Acknowledgment:  I would like to thank Jugra Palm Oil Sdn Bhd and especially Mr. Kester Chin the Technical Director of GreenEarth INTL Holdings Sdn. Bhd. for taking the time to explain the composting process for the agro-waste generated from Palm Oil mill. 

Introduction: This post presents the findings of the field visit to Jugra Palm Oil Mill on 1^st December 2012. The post will mainly focus on the methods used in the oil mill to compost the organic waste generated from palm oil production process.

Composting Process: The main organic “waste” materials generated from the palm oil production process are empty palm oil fruit bunches (shortly referred to as EFB), mesocarp fibers and Palm Oil Mill Effluent (POME). The solid organic waste are brought into the composting field in large Lorries, and piled into rows (referred to as windrow), with a help of an excavator in the open (Figure 1).

Figure 1 (Left panel) Lorry carrying Empty Fruit Bunches and husky material from the mill to composting area (Right panel) newly laid windrow fresh EFB

The new batch of organic waste is inoculated with microbes (aerobic bacteria such as ligninolytic bacteria and fungi).
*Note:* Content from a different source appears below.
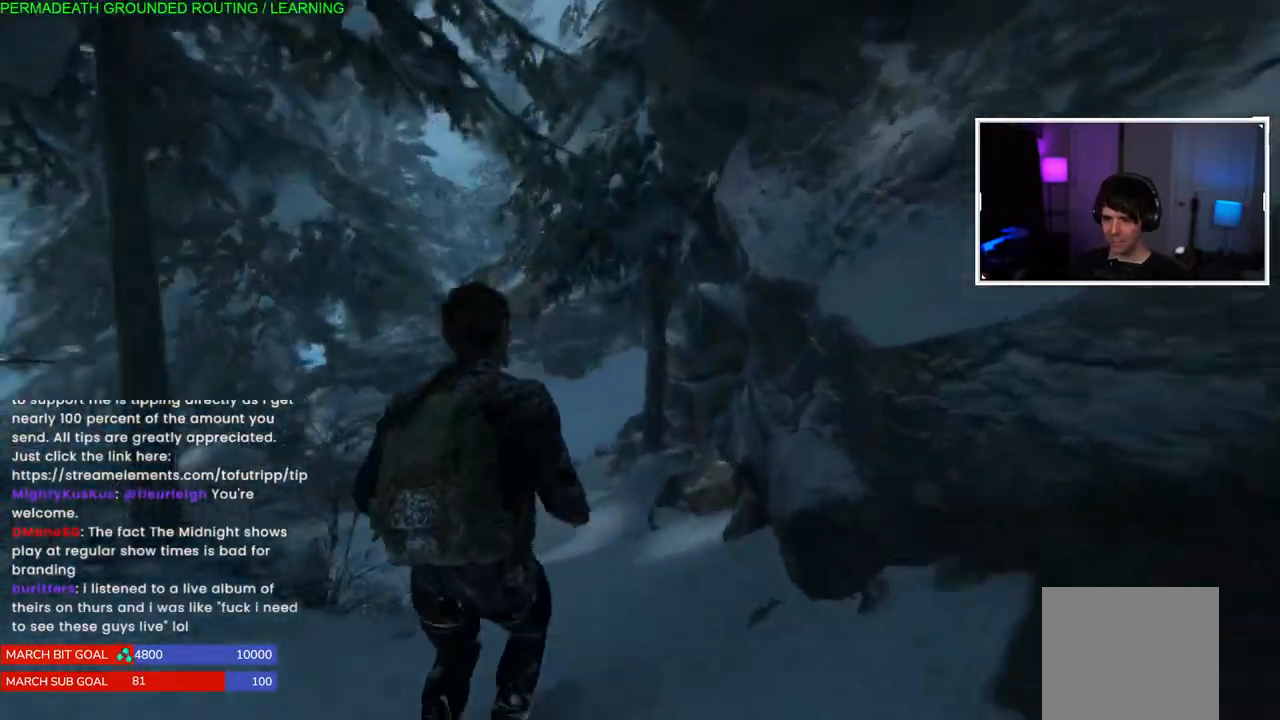
{"buttons": ["L1"], "left_stick": "up", "right_stick": "center", "events": []}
A trigger such as Ferrous sulphate or Urea is sometimes added (in very small quantity e.g. 1000 mg per 1 ton of compost) to kick start the microbial activity.

In addition, the sludge (rich in microbes) from the POME treatment pond is also added to the windrow to produce compost. POME treatment takes place via a series of anaerobic and aerobic treatment ponds; the sludge that settles on the bottom of the aerobic treatment tank is pumped out with a help of sludge pump and transferred to the compost pile.

Figure 2 (Left panel) Anaerobic POME treatment pond, (Right panel) aerobic POME treatment pond

The pile is kept damp with help of micro-sprinklers, which waters the pile continuously with POME. This also helps the oil mill to deplete the POME in a useful manner.

The compost process heats up the pile to up to 75 – 80 ^oC, and releases steam, Methane and Hyrdrogen Sulphide Gas. These gases are responsible for the distinctive pungent odor at the composting area.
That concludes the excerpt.